Currently Envoy relies on Libevent as an implementation for event loops and uses it in the "readiness" paradigm. That is, Libevent (on behalf of the kernel) notifies the application (Envoy) that a certain file descriptor is ready to be written or read; then the application makes a syscall to read or to write to the file descriptor. ~20% of a request time span Envoy spends on waiting for return from the syscalls.
Libevent also provides the API called "bufferevents" for event loops working in the "completeness" paradigm (or buffered/ringed IO). That is, an application registers read and write buffers, then Libevent notifies the application that there is data available in the read buffer or that the chunk of data put in the write buffer has been consumed. In this case if the underlying OS supports such paradigm (like in case of Microsoft's IOCP) then less computing resources are spent on syscalls like writev() or readv() - there is no need for context switches. Otherwise it's still file events hidden under the hood.
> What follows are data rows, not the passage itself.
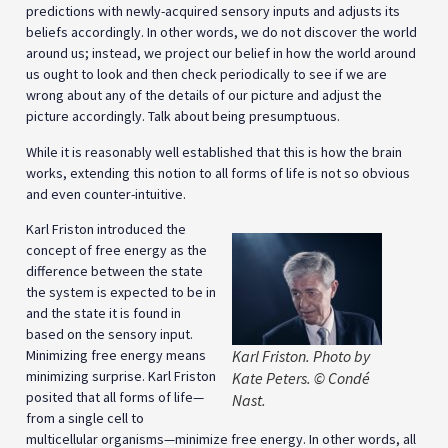
predictions with newly-acquired sensory inputs and adjusts its
beliefs accordingly. In other words, we do not discover the world
around us; instead, we project our belief in how the world around
us ought to look and then check periodically to see if we are
wrong about any of the details of our picture and adjust the
picture accordingly. Talk about being presumptuous.
While it is reasonably well established that this is how the brain
works, extending this notion to all forms of life is not so obvious
and even counter-intuitive.
Karl Friston introduced the
concept of free energy as the
difference between the state
the system is expected to be in
and the state it is found in
based on the sensory input.
Minimizing free energy means
Karl Friston. Photo by
minimizing surprise. Karl Friston
Kate Peters. © Condé
posited that all forms of life—
Nast.
from a single cell to
multicellular organisms—minimize free energy. In other words, all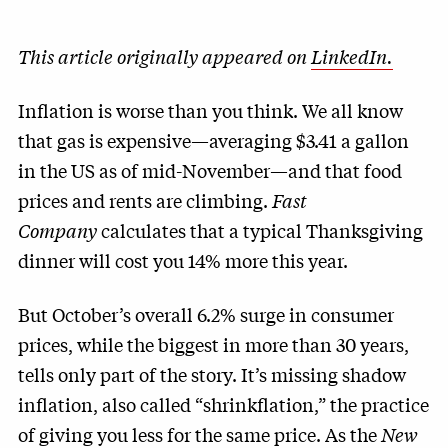
This article originally appeared on
LinkedIn.
Inflation is worse than you think. We all know
that gas is expensive—averaging $3.41 a gallon
in the US as of mid-November—and that food
prices and rents are climbing.
Fast
Company
calculates that a typical Thanksgiving
dinner will cost you 14% more this year.
But October’s overall 6.2% surge in consumer
prices, while the biggest in more than 30 years,
tells only part of the story. It’s missing shadow
inflation, also called “shrinkflation,” the practice
of giving you less for the same price. As the
New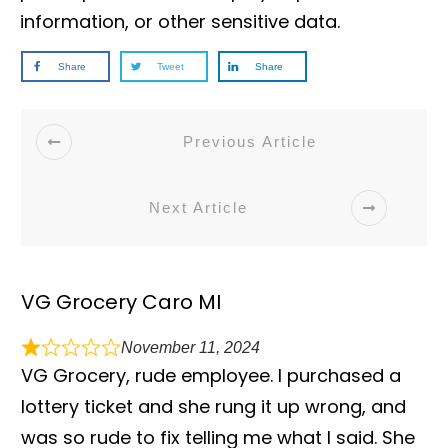
information, or other sensitive data.
Share
Tweet
Share
Previous Article
Next Article
VG Grocery Caro MI
November 11, 2024
VG Grocery, rude employee. I purchased a
lottery ticket and she rung it up wrong, and
was so rude to fix telling me what I said. She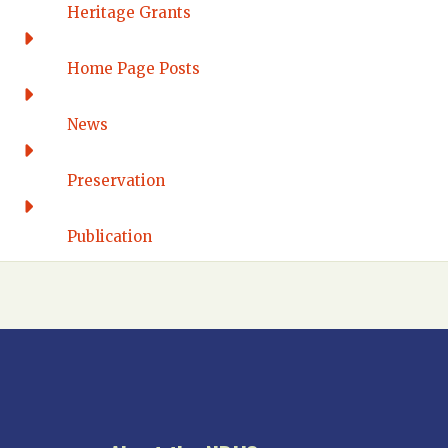
Western Connecticut
Heritage Grants
DELAWARE
Home Page Posts
Wilmington
DISTRICT OF COLUMBIA
News
Washington DC
FLORIDA
Preservation
Florida East Coast
Fort Lauderdale
Publication
Gulf Wind
North Florida
Suncoast
Tampa Bay – INACTIVE
GEORGIA
Atlanta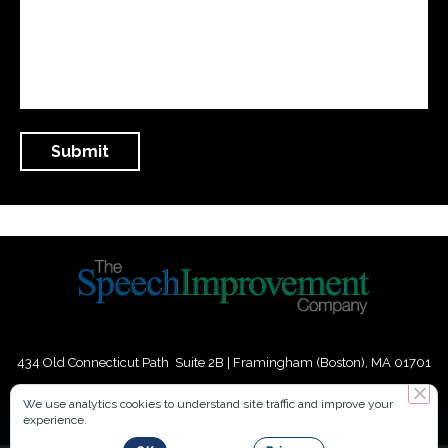
434 Old Connecticut Path Suite 2B | Framingham (Boston), MA 01701
USA
We use analytics cookies to understand site traffic and improve your
experience.
Phone:
+
1
(617) 739-3330
|
Email:
info@speechimprovement.com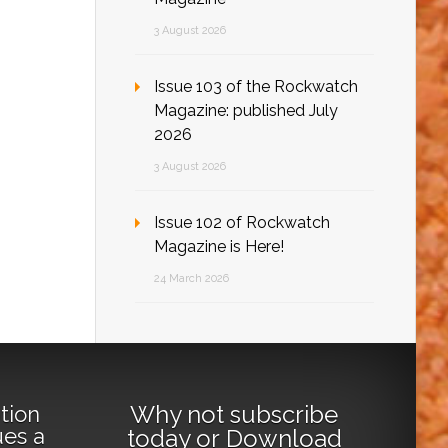
3 August 2026
Issue 103 of the Rockwatch
Magazine: published July
2026
3 August 2026
Issue 102 of Rockwatch
Magazine is Here!
24 March 2026
Why not
subscribe
tion
ues a
today
or
Download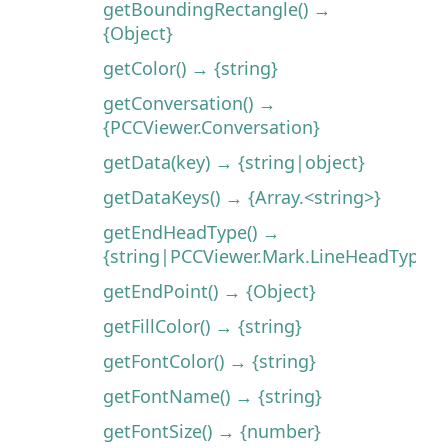
getBoundingRectangle() →
{Object}
getColor() → {string}
getConversation() →
{PCCViewer.Conversation}
getData(key) → {string|object}
getDataKeys() → {Array.<string>}
getEndHeadType() →
{string|PCCViewer.Mark.LineHeadType}
getEndPoint() → {Object}
getFillColor() → {string}
getFontColor() → {string}
getFontName() → {string}
getFontSize() → {number}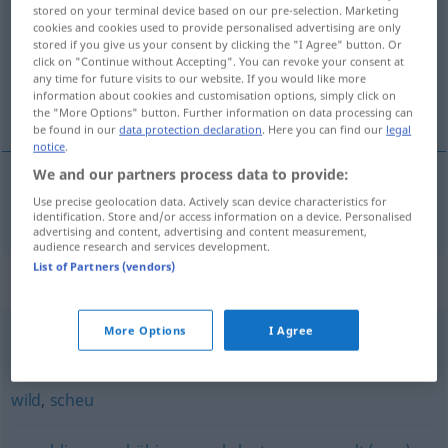
stored on your terminal device based on our pre-selection. Marketing
cookies and cookies used to provide personalised advertising are only
Overview of all translations
stored if you give us your consent by clicking the "I Agree" button. Or
(For more details, click/tap on the translation)
click on "Continue without Accepting". You can revoke your consent at
any time for future visits to our website. If you would like more
information about cookies and customisation options, simply click on
yabanileşmiş
the "More Options" button. Further information on data processing can
be found in our
data protection declaration
. Here you can find our
legal
notice
.
We and our partners process data to provide:
Use precise geolocation data. Actively scan device characteristics for
yabanileşmiş
verwildert
identification. Store and/or access information on a device. Personalised
advertising and content, advertising and content measurement,
audience research and services development.
List of Partners (vendors)
Synonyms for "verwildert"
More Options
I Agree
verwahrlost (Haus, Anwesen)
wild
,
scheu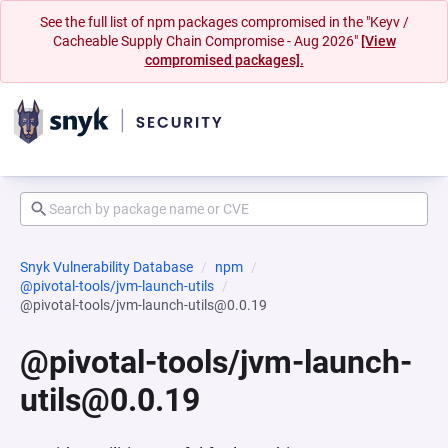
See the full list of npm packages compromised in the "Keyv /
Cacheable Supply Chain Compromise - Aug 2026"
[View
compromised packages].
Snyk Vulnerability Database
npm
@pivotal-tools/jvm-launch-utils
@pivotal-tools/jvm-launch-utils@0.0.19
@pivotal-tools/jvm-launch-
utils@0.0.19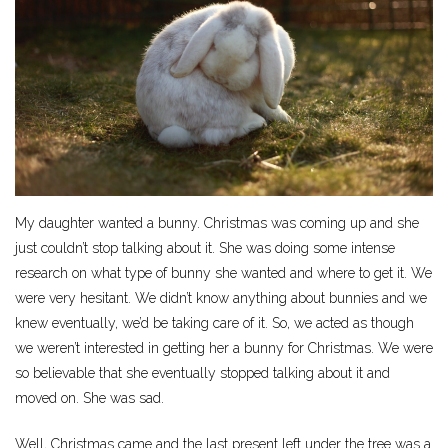
My daughter wanted a bunny. Christmas was coming up and she
just couldn’t stop talking about it. She was doing some intense
research on what type of bunny she wanted and where to get it. We
were very hesitant. We didn’t know anything about bunnies and we
knew eventually, we’d be taking care of it. So, we acted as though
we weren’t interested in getting her a bunny for Christmas. We were
so believable that she eventually stopped talking about it and
moved on. She was sad.
Well, Christmas came and the last present left under the tree was a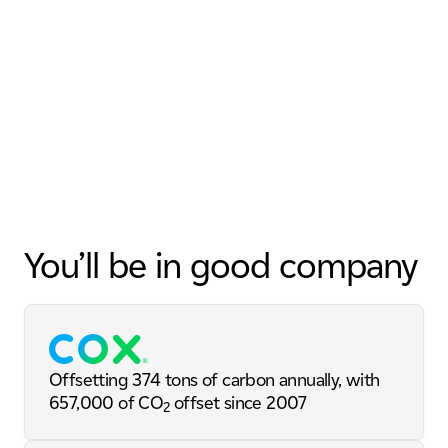
You’ll be in good company
Offsetting 374 tons of carbon annually, with
657,000 of CO
offset since 2007
2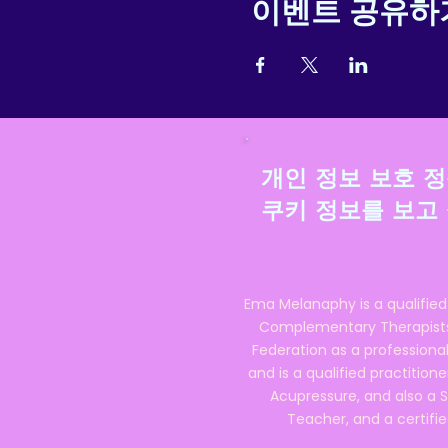
이벤트 공유하
개인 정보 보호 
쿠키 정보를 보고
Ema Melanaphy is a qualified
Complementary Therapists),
Federation as a professional
and is a qualified practitione
Acupressure, and also a S
Teacher, and a certifie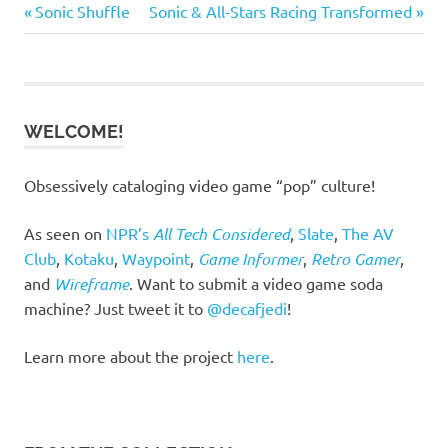
Previous
Next
Post
Sonic Shuffle
Sonic & All-Stars Racing Transformed
Post:
Post:
navigation
WELCOME!
Obsessively cataloging video game “pop” culture!
As seen on
NPR’s
All Tech Considered
,
Slate
,
The AV
Club
,
Kotaku
,
Waypoint
,
Game Informer
,
Retro Gamer
,
and
Wireframe
. Want to submit a video game soda
machine? Just tweet it to
@decafjedi
!
Learn more about the project
here
.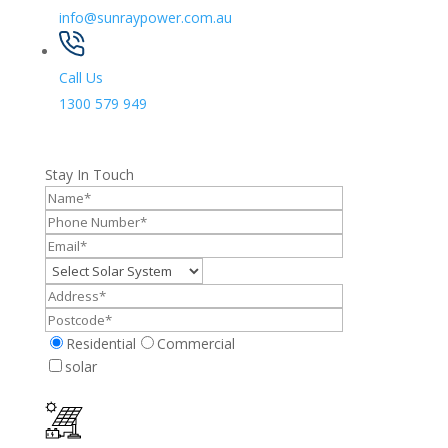
info@sunraypower.com.au
Call Us
1300 579 949
Stay In Touch
Residential
Commercial
solar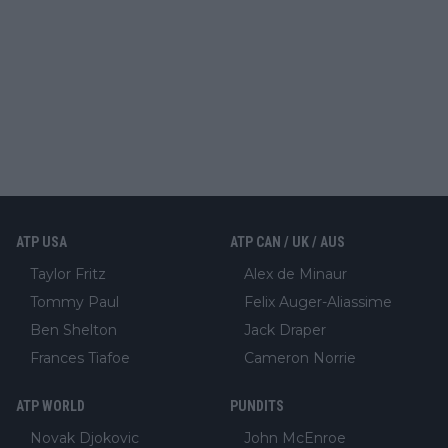
ATP USA
ATP CAN / UK / AUS
Taylor Fritz
Alex de Minaur
Tommy Paul
Felix Auger-Aliassime
Ben Shelton
Jack Draper
Frances Tiafoe
Cameron Norrie
ATP WORLD
PUNDITS
Novak Djokovic
John McEnroe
Linux supports the "completeness" paradigm natively too with its io_uring syscall, but Libevent hasn't been updated to support it yet. There is an issue for that though.
Perhaps we could modify Envoy's event loop to work in the "completeness" paradigm by relying on "bufferevents" for streaming connections and hoping for io_uring/ioring support to be added soon. Currently I don't know if "bufferevents" incur additional overhead compared with the traditional "readiness" approach. With my quick hack Envoy works even ~5% faster (14500 rps vs 15500 rps), but I presume that's because I have few things broken like e.g. flow control.
Alternatively we could abstract Libevent out somehow and resort to home grown event loops using io_uring/ioring directly when it's available and falling back to Libevent's "readiness" API otherwise. Probably with this approach it would be easier to implement as an extension a hardware accelerated event loop bypassing the kernel completely for network transfers.